RENO — Lt. Gov. Brian Krolicki defended himself Saturday in the latest round of a public feud he is having with Gov. Jim Gibbons, a fellow Republican who had charged Krolicki went on a state-sanctioned trip to China for fun instead of promoting tourism.
“My work ethic couldn’t have been any stronger,” Krolicki said. “It was a trip filled with work, but certainly there was an opportunity to grab a present for a child or look at Chinese architecture. You’re going to do a little of that as well.”
Gibbons touched off the latest round of feuding Friday when he urged Krolicki, who is chairman of the Nevada Commission on Tourism, to turn his attention to tourism markets closer to home to save taxpayer dollars.
In a statement issued after business hours Friday by spokesman Dan Burns, Gibbons said Krolicki during the China trip “spent his time on pursuits unrelated to promoting tourism in Nevada, such as sightseeing and shopping, and did not attend scheduled meetings.”
Krolicki on Saturday defended the 10-day trip he took in June with 14 Nevada business leaders, saying no taxpayer dollars were involved.
He wouldn’t provide a copy of the trip’s itinerary.
Krolicki, who is considering a 2010 race against Sen. Harry Reid, D-Nev., said he was dismayed by the governor’s criticism.
In a statement issued Saturday, the tourism commission said business leaders paid their way and their companies were assessed a fee that paid Krolicki’s expenses in exchange for obtaining access to Chinese officials at commission-arranged meetings.

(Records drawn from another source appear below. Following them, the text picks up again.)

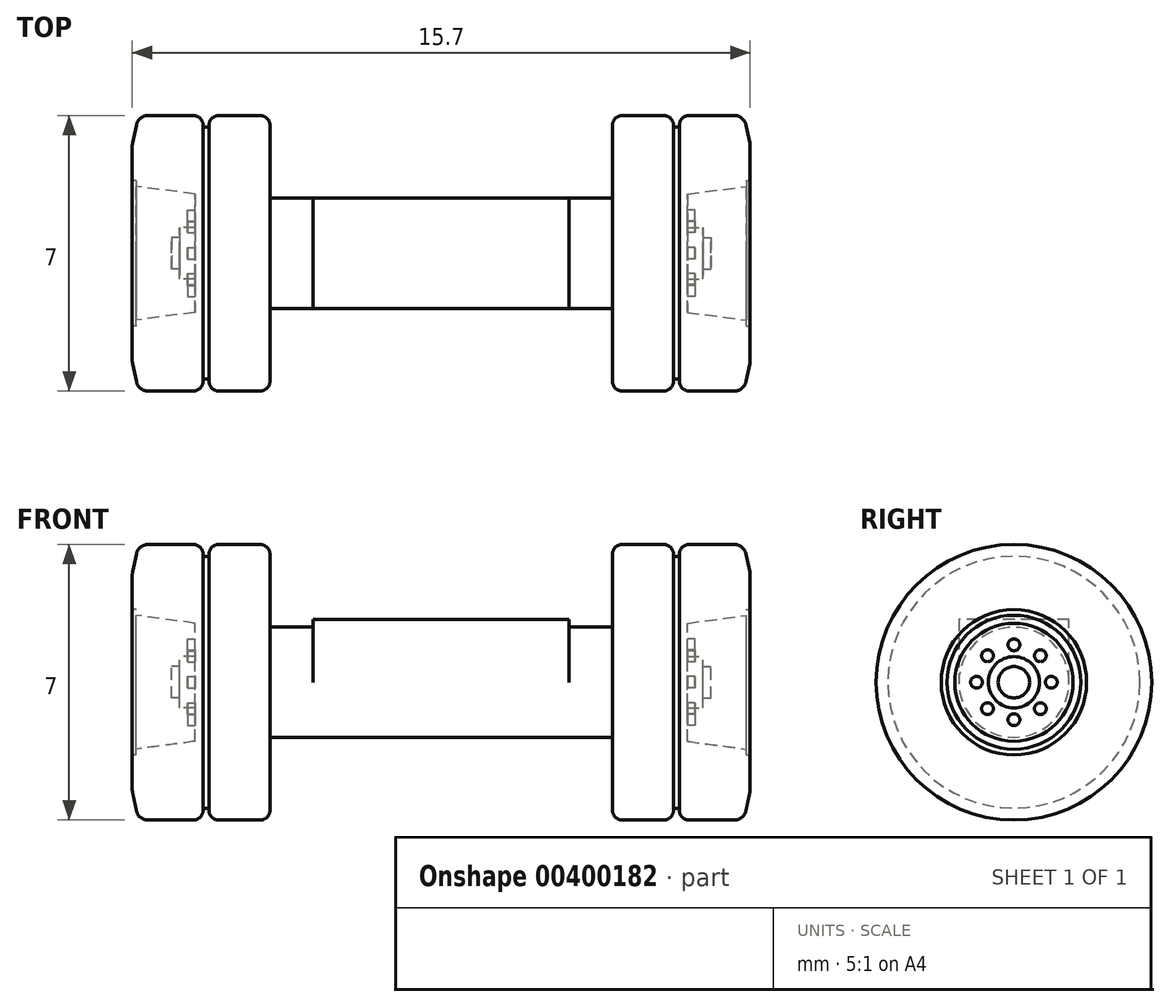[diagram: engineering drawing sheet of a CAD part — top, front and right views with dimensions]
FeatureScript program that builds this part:
annotation { "Feature Type Name" : "Feature", "Feature Type Description" : "" }
export const myFeature = defineFeature(function(context is Context, id is Id, definition is map)
    precondition{}
    {
        {
            var Q0;
            Q0=qCreatedBy(makeId("Front.planeOp"),FACE);
            var sketch = newSketch(context, id + "F0", { "sketchPlane" : qUnion([Q0])});
            skLineSegment(sketch, "E0", {"start": v(0, 0) * mm, "end": v(-36.36, 0) * mm, "construction": true});
            skLineSegment(sketch, "E1", {"start": v(0, 0) * mm, "end": v(0, 0.4) * mm});
            skLineSegment(sketch, "E2", {"start": v(0, 0.4) * mm, "end": v(-0.2, 0.4) * mm});
            skLineSegment(sketch, "E3", {"start": v(-0.2, 0.4) * mm, "end": v(-0.2, 0.65) * mm});
            skLineSegment(sketch, "E4", {"start": v(-0.2, 0.65) * mm, "end": v(-0.6, 0.65) * mm});
            skLineSegment(sketch, "E5", {"start": v(-0.6, 0.65) * mm, "end": v(-0.6, 1.5) * mm});
            skLineSegment(sketch, "E6", {"start": v(-0.6, 1.5) * mm, "end": v(0.9, 1.7) * mm});
            skLineSegment(sketch, "E7", {"start": v(1, 1.9) * mm, "end": v(1, 2.7) * mm});
            skLineSegment(sketch, "E8", {"start": v(0.6, 3.5) * mm, "end": v(-0.55, 3.5) * mm});
            skLineSegment(sketch, "E9", {"start": v(-0.8, 3.25) * mm, "end": v(-0.8, 3.2) * mm});
            skLineSegment(sketch, "E10", {"start": v(-0.8, 3.2) * mm, "end": v(-0.95, 3.2) * mm});
            skLineSegment(sketch, "E11", {"start": v(-0.95, 3.2) * mm, "end": v(-0.95, 3.25) * mm});
            skLineSegment(sketch, "E12", {"start": v(-1.2, 3.5) * mm, "end": v(-2.25, 3.5) * mm});
            skLineSegment(sketch, "E13", {"start": v(-2.5, 3.25) * mm, "end": v(-2.5, 1.4) * mm});
            skLineSegment(sketch, "E14", {"start": v(-3.6, 1.4) * mm, "end": v(-3.6, 0) * mm});
            skLineSegment(sketch, "E15", {"start": v(-3.6, 0) * mm, "end": v(0, 0) * mm});
            skLineSegment(sketch, "E16", {"start": v(0.9, 1.7) * mm, "end": v(0.9, 1.85) * mm});
            skLineSegment(sketch, "E17", {"start": v(0.9, 1.85) * mm, "end": v(0.95, 1.85) * mm});
            skLineSegment(sketch, "E18", {"start": v(-3.6, 1.4) * mm, "end": v(-2.5, 1.4) * mm});
            skPoint(sketch, "E19.visualSharp", {"position": v(1, 3.5) * mm});
            skPoint(sketch, "E20.visualSharp", {"position": v(-2.5, 3.5) * mm});
            skArc(sketch, "E20.filletArc", {"start": v(-2.25, 3.5) * mm, "mid": v(-2.43, 3.43) * mm, "end": v(-2.5, 3.25) * mm});
            skPoint(sketch, "E21.visualSharp", {"position": v(-0.8, 3.5) * mm});
            skArc(sketch, "E21.filletArc", {"start": v(-0.55, 3.5) * mm, "mid": v(-0.73, 3.43) * mm, "end": v(-0.8, 3.25) * mm});
            skPoint(sketch, "E22.visualSharp", {"position": v(-0.95, 3.5) * mm});
            skArc(sketch, "E22.filletArc", {"start": v(-0.95, 3.25) * mm, "mid": v(-1.02, 3.43) * mm, "end": v(-1.2, 3.5) * mm});
            skPoint(sketch, "E23.visualSharp", {"position": v(1, 1.85) * mm});
            skArc(sketch, "E23.filletArc", {"start": v(0.95, 1.85) * mm, "mid": v(0.99, 1.87) * mm, "end": v(1, 1.9) * mm});
            skLineSegment(sketch, "E24", {"start": v(0.9, 3.26) * mm, "end": v(0.99, 2.8) * mm});
            skPoint(sketch, "E25.visualSharp", {"position": v(1, 2.75) * mm});
            skArc(sketch, "E25.filletArc", {"start": v(1, 2.7) * mm, "mid": v(1, 2.75) * mm, "end": v(0.99, 2.8) * mm});
            skPoint(sketch, "E26.visualSharp", {"position": v(0.84, 3.5) * mm});
            skArc(sketch, "E26.filletArc", {"start": v(0.9, 3.26) * mm, "mid": v(0.79, 3.43) * mm, "end": v(0.6, 3.5) * mm});
            skSolve(sketch);
        }
        {
            var Q0;
            Q0=qSketchRegion(id+"F0",true);
            var Q1;
            Q1=sQuery(id+"F0.wireOp",EDGE,"E0");
            revolve(context, id + "F1", {"entities" : qUnion([Q0]), "axis" : qUnion([Q1]), "revolveType" : RevolveType.FULL});
        }
        {
            var Q0;
            Q0=makeQuery(id+"F1.opRevolve","SWEPT_FACE",FACE,{"disambiguationData":[OSD([sQuery(id+"F0.wireOp",EDGE,"E5")])]});
            var sketch = newSketch(context, id + "F2", { "sketchPlane" : qUnion([Q0])});
            skCircle(sketch, "E27", {"center": v(0, 0) * mm, "radius": 0.95 * mm, "construction": true});
            skCircle(sketch, "E28", {"center": v(0, 0.95) * mm, "radius": 0.15 * mm});
            skSolve(sketch);
        }
        {
            var Q0;
            Q0=qSketchRegion(id+"F2",true);
            extrude(context, id + "F3", {"entities" : qUnion([Q0]), "operationType" : NewBodyOperationType.ADD, "depth" : 0.2 * mm});
        }
        {
            var Q0;
            Q0=makeQuery(id+"F1.opRevolve","SWEPT_BODY",BODY,{"disambiguationData":[OSD([sQuery(id+"F0.wireOp",EDGE,"E1"),sQuery(id+"F0.wireOp",EDGE,"E2"),sQuery(id+"F0.wireOp",EDGE,"E3"),sQuery(id+"F0.wireOp",EDGE,"E4"),sQuery(id+"F0.wireOp",EDGE,"E5"),sQuery(id+"F0.wireOp",EDGE,"E6"),sQuery(id+"F0.wireOp",EDGE,"E7"),sQuery(id+"F0.wireOp",EDGE,"E8"),sQuery(id+"F0.wireOp",EDGE,"E9"),sQuery(id+"F0.wireOp",EDGE,"E10"),sQuery(id+"F0.wireOp",EDGE,"E11"),sQuery(id+"F0.wireOp",EDGE,"E12"),sQuery(id+"F0.wireOp",EDGE,"E13"),sQuery(id+"F0.wireOp",EDGE,"E14"),sQuery(id+"F0.wireOp",EDGE,"MRLpm4EO-d1Rz-y1Wd-tjo4-32WrfEVe7Kie"),sQuery(id+"F0.wireOp",EDGE,"1fY617z1-xQKE-QZae-sQAy-9TSEcJzTBgR6"),sQuery(id+"F0.wireOp",EDGE,"E15"),sQuery(id+"F0.wireOp",EDGE,"E16"),sQuery(id+"F0.wireOp",EDGE,"E17"),sQuery(id+"F0.wireOp",EDGE,"E18")])]});
            var Q1;
            Q1=makeQuery(id+"F1.opRevolve","SWEPT_FACE",FACE,{"disambiguationData":[OSD([sQuery(id+"F0.wireOp",EDGE,"E2")])]});
            circularPattern(context, id + "F4", {"operationType" : NewBodyOperationType.ADD, "entities" : qUnion([Q0]), "axis" : qUnion([Q1]), "angle" : 360 * degree, "instanceCount" : 8, "equalSpace" : true});
        }
        {
            var Q0;
            Q0=makeQuery(id+"F1.opRevolve","SWEPT_FACE",FACE,{"disambiguationData":[OSD([sQuery(id+"F0.wireOp",EDGE,"E14")])]});
            var sketch = newSketch(context, id + "F5", { "sketchPlane" : qUnion([Q0])});
            skArc(sketch, "E29.0", {"start": v(-1.4, 0) * mm, "mid": v(0, -1.4) * mm, "end": v(1.4, 0) * mm});
            skLineSegment(sketch, "E30", {"start": v(-1.4, 0) * mm, "end": v(-1.4, 1.6) * mm});
            skLineSegment(sketch, "E31", {"start": v(-1.4, 1.6) * mm, "end": v(1.4, 1.6) * mm});
            skLineSegment(sketch, "E32", {"start": v(1.4, 1.6) * mm, "end": v(1.4, 0) * mm});
            skSolve(sketch);
        }
        {
            var Q0;
            Q0=qSketchRegion(id+"F5",true);
            extrude(context, id + "F6", {"entities" : qUnion([Q0]), "operationType" : NewBodyOperationType.ADD, "depth" : 3.25 * mm});
        }
        {
            var Q0;
            Q0=makeQuery(id+"F1.opRevolve","SWEPT_BODY",BODY,{"disambiguationData":[OSD([sQuery(id+"F0.wireOp",EDGE,"E1"),sQuery(id+"F0.wireOp",EDGE,"E2"),sQuery(id+"F0.wireOp",EDGE,"E3"),sQuery(id+"F0.wireOp",EDGE,"E4"),sQuery(id+"F0.wireOp",EDGE,"E5"),sQuery(id+"F0.wireOp",EDGE,"E6"),sQuery(id+"F0.wireOp",EDGE,"E7"),sQuery(id+"F0.wireOp",EDGE,"E8"),sQuery(id+"F0.wireOp",EDGE,"E9"),sQuery(id+"F0.wireOp",EDGE,"E10"),sQuery(id+"F0.wireOp",EDGE,"E11"),sQuery(id+"F0.wireOp",EDGE,"E12"),sQuery(id+"F0.wireOp",EDGE,"E13"),sQuery(id+"F0.wireOp",EDGE,"E14"),sQuery(id+"F0.wireOp",EDGE,"E15"),sQuery(id+"F0.wireOp",EDGE,"E16"),sQuery(id+"F0.wireOp",EDGE,"E17"),sQuery(id+"F0.wireOp",EDGE,"E18"),sQuery(id+"F0.wireOp",EDGE,"E19.filletArc"),sQuery(id+"F0.wireOp",EDGE,"E20.filletArc"),sQuery(id+"F0.wireOp",EDGE,"E21.filletArc"),sQuery(id+"F0.wireOp",EDGE,"E22.filletArc"),sQuery(id+"F0.wireOp",EDGE,"E23.filletArc")])]});
            var Q1;
            Q1=makeQuery(id+"F6.opExtrude","CAP_FACE",FACE,{"disambiguationData":[OSD([sQuery(id+"F5.wireOp",EDGE,"E29.0"),sQuery(id+"F5.wireOp",EDGE,"E30"),sQuery(id+"F5.wireOp",EDGE,"E31"),sQuery(id+"F5.wireOp",EDGE,"E32")])],"isStart":false});
            mirror(context, id + "F7", {"operationType" : NewBodyOperationType.ADD, "entities" : qUnion([Q0]), "mirrorPlane" : qUnion([Q1])});
        }
    });
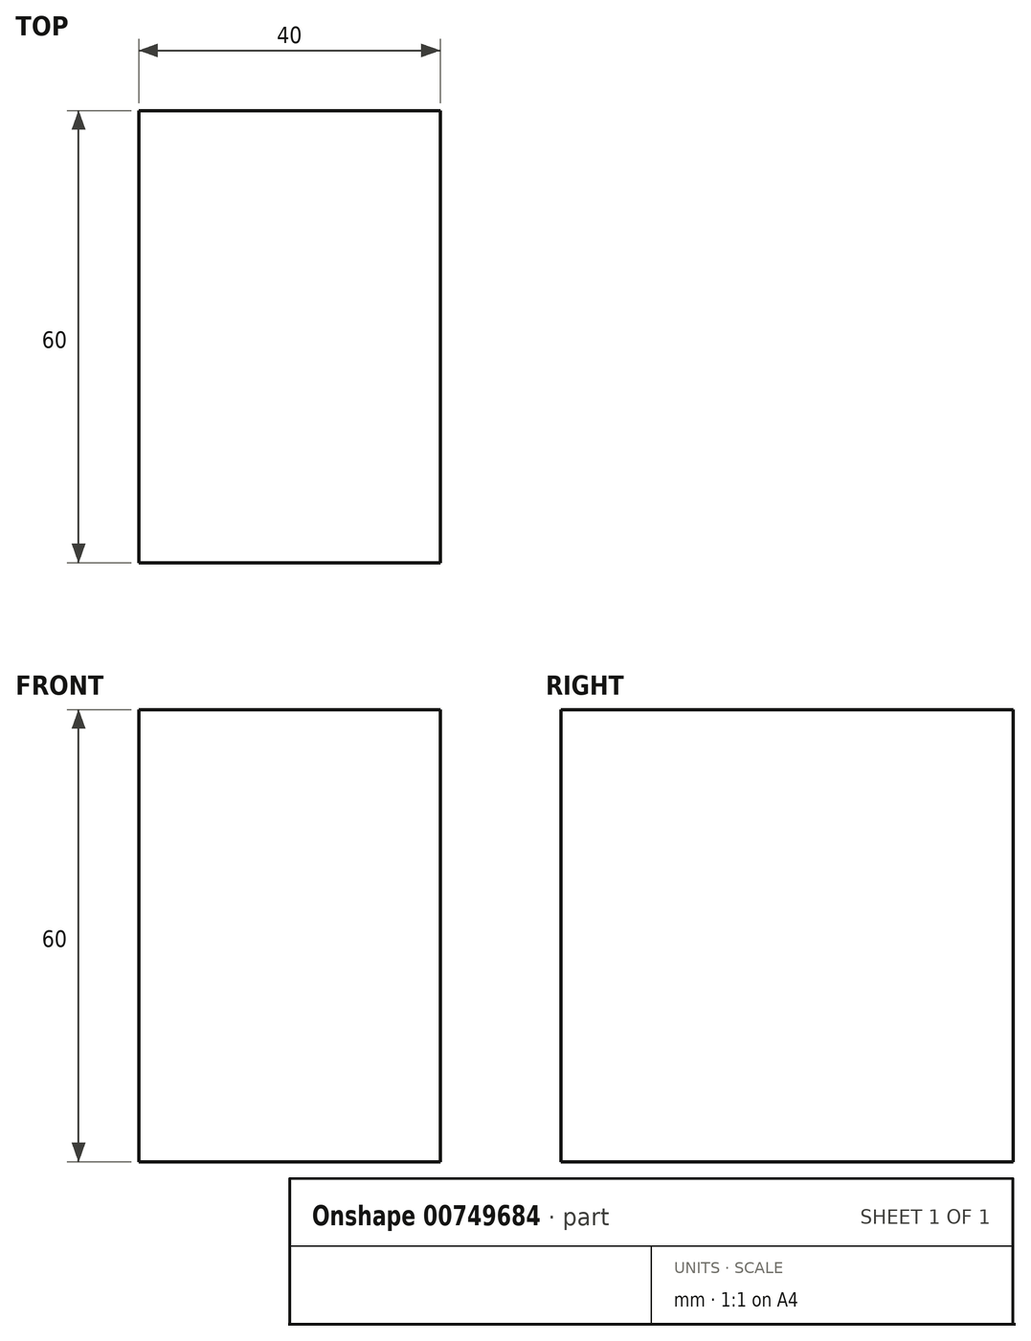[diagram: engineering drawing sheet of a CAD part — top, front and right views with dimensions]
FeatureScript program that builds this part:
annotation { "Feature Type Name" : "Feature", "Feature Type Description" : "" }
export const myFeature = defineFeature(function(context is Context, id is Id, definition is map)
    precondition{}
    {
        {
            var Q0;
            Q0=qCreatedBy(makeId("Front.planeOp"),FACE);
            var sketch = newSketch(context, id + "F0", { "sketchPlane" : qUnion([Q0])});
            skLineSegment(sketch, "E0", {"start": v(0, 0) * mm, "end": v(0, 60) * mm});
            skLineSegment(sketch, "E1", {"start": v(0, 60) * mm, "end": v(40, 60) * mm});
            skLineSegment(sketch, "E2", {"start": v(40, 60) * mm, "end": v(40, 0) * mm});
            skLineSegment(sketch, "E3", {"start": v(40, 0) * mm, "end": v(0, 0) * mm});
            skSolve(sketch);
        }
        {
            var Q0;
            Q0=makeQuery(id+"F0.imprint","IMPRINT",FACE,{"disambiguationData":[TD([[makeQuery(id+"F0.imprint","IMPRINT",EDGE,{"derivedFrom":sQuery(id+"F0.wireOp",EDGE,"E0")}),-1.0]])]});
            extrude(context, id + "F1", {"entities" : qUnion([Q0]), "depth" : 60 * mm, "offsetDistance" : 25 * mm});
        }
    });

Krolicki’s predecessor, former Lt. Gov. Lorraine Hunt-Bono, said she took a similar trip to China, but her travel was paid by the state.
The statement included a defense of Krolicki by Karen Chen, the tourism commission’s chief representative in China.
Chen said Krolicki had hardly any time to rest during his busy schedule, let alone go sightseeing.
Chen arranged the itinerary for the group and accompanied Krolicki at meetings with Chinese and U.S. officials.
Gibbons launched his criticism of Krolicki earlier in the week after the tourism commission rejected the governor’s choice for its executive director.
Gibbons also accused Krolicki of lying when he said the application of appointee Kirk Montero was received too late to be considered. Krolicki stands by the statement.
Tourism commission members said they’ll continue with their efforts to find a new executive director based on advice from the state attorney general that Nevada law requires the governor to appoint one of three finalists recommended by the panel.
The commission is still vetting candidates and hadn’t forwarded its recommendations when the governor appointed Montero on Christmas Eve.